(Text shown):

Dorothy’s Kitchen.
At one time, palms grew along Central Avenue, sure signs of wealth and status in early Northern California. Near the corner of Salinas Street and Central Avenue, Dessie Hamilton, Steinbeck’s beloved aunt, had a “nice little house” that the Trasks purchase in East of Eden. Dessie functions as a kind of feminine center in the book, her enclave of women in sharp contrast to manipulative Kate’s brothel.
[Dessie’s] shop was a unique institution in Salinas. It was a woman’s world. Here all the rules, and the fears that created the iron rules, went down. The door was closed to men. It was a sanctuary where women could be themselves—smelly, wanton, mystic, conceited, truthful, and interested…. At Dessie’s they were women who went to the toilet and overate and scratched and farted. And from this freedom came laughter, roars of laughter.
It is wise to keep this passage in mind when reading Steinbeck’s books—he came from a family of women, his literary agents were women, and many of his friends were women. Although his fictional women may be “warped” into stereotypical roles, their status says more about social mores than about authorial inclination.
The Graves house, 147 Central Avenue, where scenes from East of Eden were filmed.
The house next door to the Steinbecks’, at 134 Central Avenue, is the oldest on the street, dating to 1890. In 1918, a year before Steinbeck left for college, the Griffin family rented the home; Mr. Griffin is mentioned in East of Eden as the saloon owner who “didn’t like anything about liquor” and “on a Saturday night he might refuse to serve twenty men he thought had had enough.”
One of Steinbeck’s closest childhood friends, Glenn Graves, lived in the house at 147 Central Avenue. In a 1969 interview, Glenn remembered that John “was a very good listener, especially to old timers who had stories to tell…. He would visit the Williams sisters quite often.” Those two unmarried sisters, eccentric and rich, characters in East of Eden and possibly “Johnny Bear,” knew all the history of Salinas, as did Glenn’s mother. “She could tell stories,” Glenn recalled. “Anyone had a story to tell, he was ready to listen. A lot of them came out in later books, and people didn’t like it around here.” The interior of the Graves’s house was used during shooting of the 1955 film East of Eden, and Glenn was a local technical advisor.

(Tasks):
**A)** From the text about Steinbeck's Salinas, extract the stretch from "At one time, palms" through "roars of laughter.", word for word.
**B)** Extend the text about Steinbeck's Salinas and Central Avenue, picking up after its last sentence.
The lines that come next are from a separate source.

Lines taken from a dataset

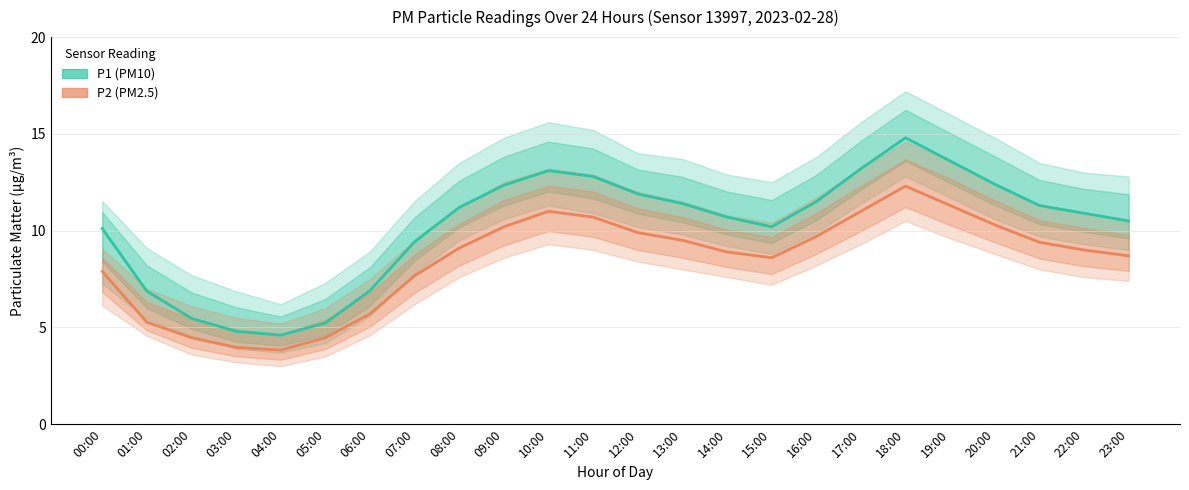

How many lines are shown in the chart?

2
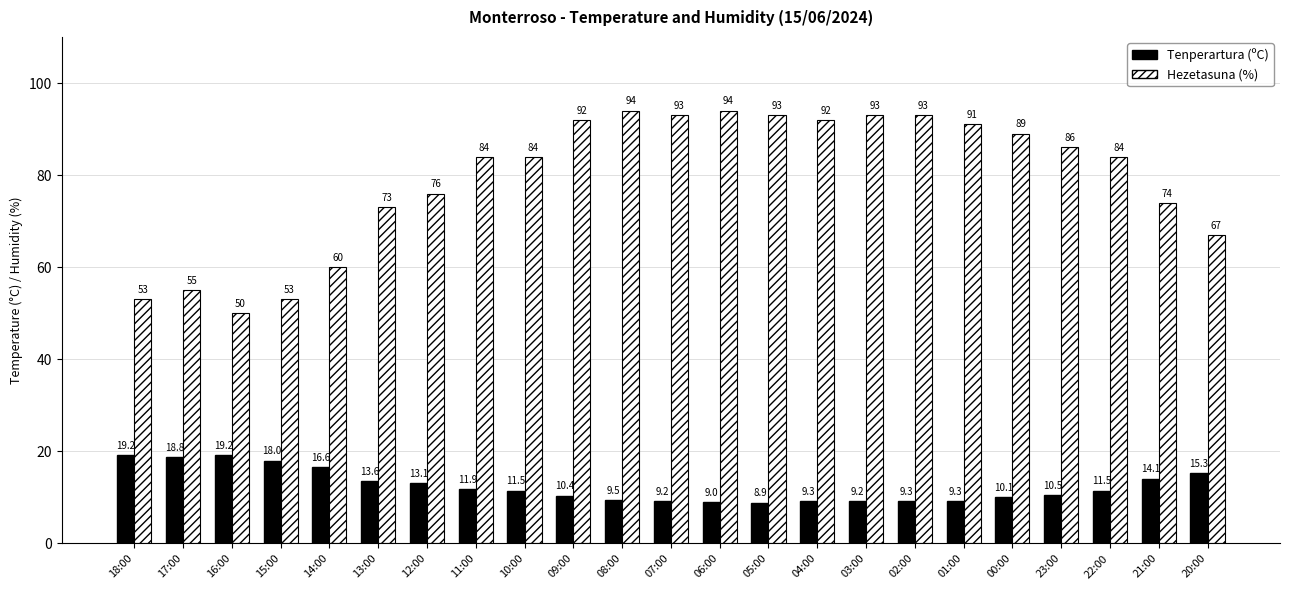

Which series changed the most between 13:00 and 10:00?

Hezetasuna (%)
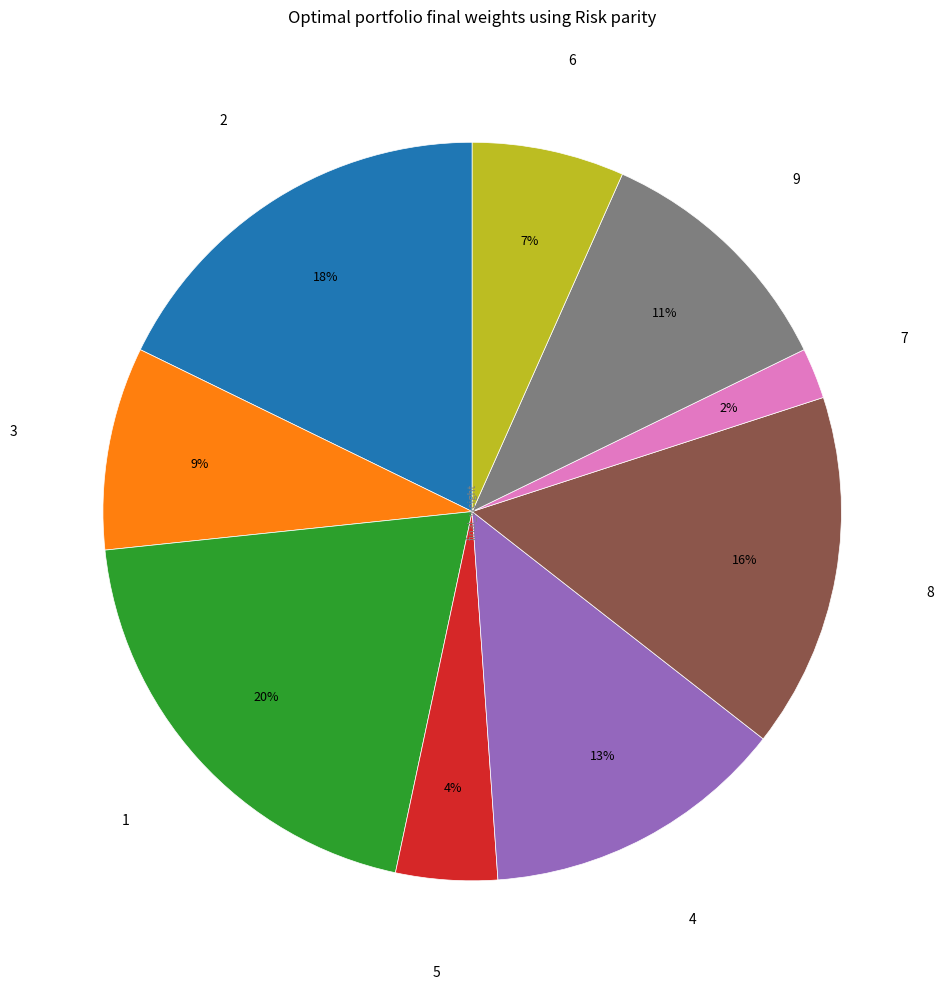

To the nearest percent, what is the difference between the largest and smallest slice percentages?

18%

(Exercise responses):
**A)**
At one time, palms grew along Central Avenue, sure signs of wealth and status in early Northern California. Near the corner of Salinas Street and Central Avenue, Dessie Hamilton, Steinbeck’s beloved aunt, had a “nice little house” that the Trasks purchase in East of Eden. Dessie functions as a kind of feminine center in the book, her enclave of women in sharp contrast to manipulative Kate’s brothel.
[Dessie’s] shop was a unique institution in Salinas. It was a woman’s world. Here all the rules, and the fears that created the iron rules, went down. The door was closed to men. It was a sanctuary where women could be themselves—smelly, wanton, mystic, conceited, truthful, and interested…. At Dessie’s they were women who went to the toilet and overate and scratched and farted. And from this freedom came laughter, roars of laughter.

**B)**
Another friend, Max Wagner, often stayed with his grandparents at 153 Central Avenue. The Wagner family had lived in Mexico, and Steinbeck may have first learned to appreciate Mexican culture at their home. He apparently found Mrs. Wagner a kindred spirit: she had been a correspondent for the Christian Science Monitor during the Mexican Revolution, and he would sometimes read her his stories. Max’s uncle owned a ranch north of Salinas off San Juan Grade Road, where Max lived from 1912 to 1914. John frequently rode his pony out there and later used this ranch, in part, as the setting for stories about Jody, a boy probably modeled on himself and Max. Max later worked in Hollywood, and in 1939 he introduced John to the woman who would become his second wife, Gwyn Conger. Steinbeck cowrote A Medal for Benny with Max’s older brother, Jack.
Monterey County Courthouse
The present Monterey County Courthouse, at 240 Church Street, was built around an older structure where Steinbeck’s father worked as treasurer of Monterey County. The courtyard is a serene place to sit.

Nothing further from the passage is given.